(Stored items)

━━━━━━━━━━━━━━━━━━━━

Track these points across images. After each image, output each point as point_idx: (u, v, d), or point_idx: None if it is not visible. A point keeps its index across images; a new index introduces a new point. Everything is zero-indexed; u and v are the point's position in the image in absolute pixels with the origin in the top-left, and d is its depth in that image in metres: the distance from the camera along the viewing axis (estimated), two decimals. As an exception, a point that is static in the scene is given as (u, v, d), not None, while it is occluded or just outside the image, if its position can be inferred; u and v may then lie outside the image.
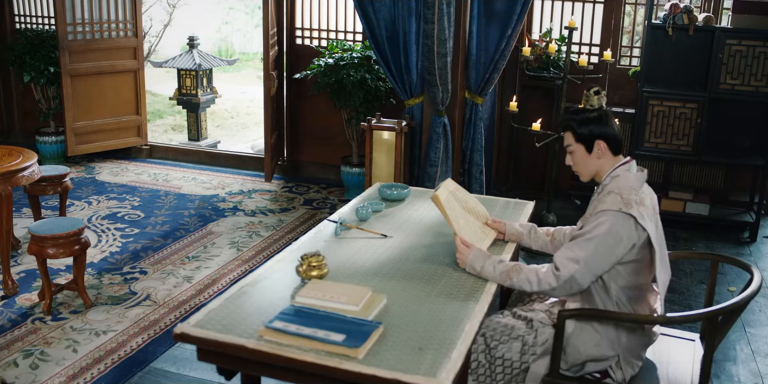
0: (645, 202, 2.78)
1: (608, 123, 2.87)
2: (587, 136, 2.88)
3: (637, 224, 2.70)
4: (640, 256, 2.78)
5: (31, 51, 7.36)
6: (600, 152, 2.88)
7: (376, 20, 5.70)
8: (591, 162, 2.92)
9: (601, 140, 2.86)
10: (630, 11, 6.99)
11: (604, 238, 2.70)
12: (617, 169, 2.87)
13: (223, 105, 13.00)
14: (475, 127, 5.81)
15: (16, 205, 5.41)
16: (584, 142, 2.89)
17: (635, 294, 2.84)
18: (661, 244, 2.84)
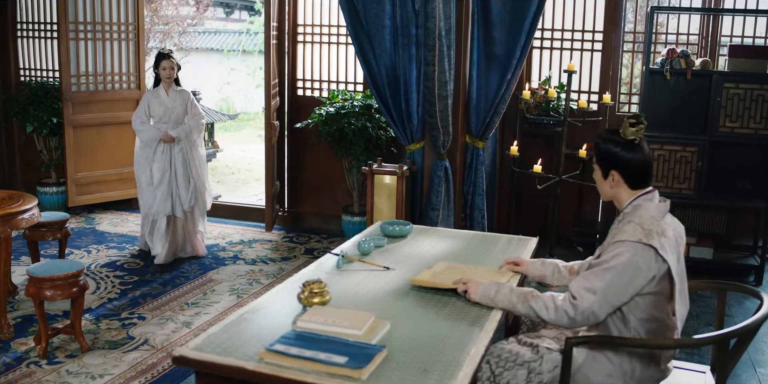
0: (667, 233, 2.69)
1: (632, 156, 2.76)
2: (604, 161, 2.83)
3: (658, 255, 2.61)
4: (659, 289, 2.69)
5: (35, 102, 7.44)
6: (613, 182, 2.82)
7: (377, 67, 5.78)
8: (605, 187, 2.88)
9: (615, 171, 2.80)
10: (627, 63, 7.10)
11: (623, 269, 2.61)
12: (638, 199, 2.80)
13: (224, 161, 13.09)
14: (476, 171, 5.81)
15: (14, 253, 5.37)
16: (601, 167, 2.85)
17: (654, 327, 2.74)
18: (682, 277, 2.75)
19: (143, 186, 6.06)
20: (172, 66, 6.01)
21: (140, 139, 6.06)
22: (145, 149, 6.01)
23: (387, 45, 5.73)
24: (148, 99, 6.08)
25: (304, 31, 7.28)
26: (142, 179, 6.05)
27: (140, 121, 6.03)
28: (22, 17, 8.09)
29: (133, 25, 7.67)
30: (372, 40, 5.75)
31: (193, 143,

━━━━━━━━━━━━━━━━━━━━

▸ Work instructions: Beginning at the line that contains "9: (601, 140, 2.86)" and ending at the last line of the data, return each line exactly; no picture belongs in the copy.

▸ Solution to the exercise:
9: (601, 140, 2.86)
10: (630, 11, 6.99)
11: (604, 238, 2.70)
12: (617, 169, 2.87)
13: (223, 105, 13.00)
14: (475, 127, 5.81)
15: (16, 205, 5.41)
16: (584, 142, 2.89)
17: (635, 294, 2.84)
18: (661, 244, 2.84)
0: (667, 233, 2.69)
1: (632, 156, 2.76)
2: (604, 161, 2.83)
3: (658, 255, 2.61)
4: (659, 289, 2.69)
5: (35, 102, 7.44)
6: (613, 182, 2.82)
7: (377, 67, 5.78)
8: (605, 187, 2.88)
9: (615, 171, 2.80)
10: (627, 63, 7.10)
11: (623, 269, 2.61)
12: (638, 199, 2.80)
13: (224, 161, 13.09)
14: (476, 171, 5.81)
15: (14, 253, 5.37)
16: (601, 167, 2.85)
17: (654, 327, 2.74)
18: (682, 277, 2.75)
19: (143, 186, 6.06)
20: (172, 66, 6.01)
21: (140, 139, 6.06)
22: (145, 149, 6.01)
23: (387, 45, 5.73)
24: (148, 99, 6.08)
25: (304, 31, 7.28)
26: (142, 179, 6.05)
27: (140, 121, 6.03)
28: (22, 17, 8.09)
29: (133, 25, 7.67)
30: (372, 40, 5.75)
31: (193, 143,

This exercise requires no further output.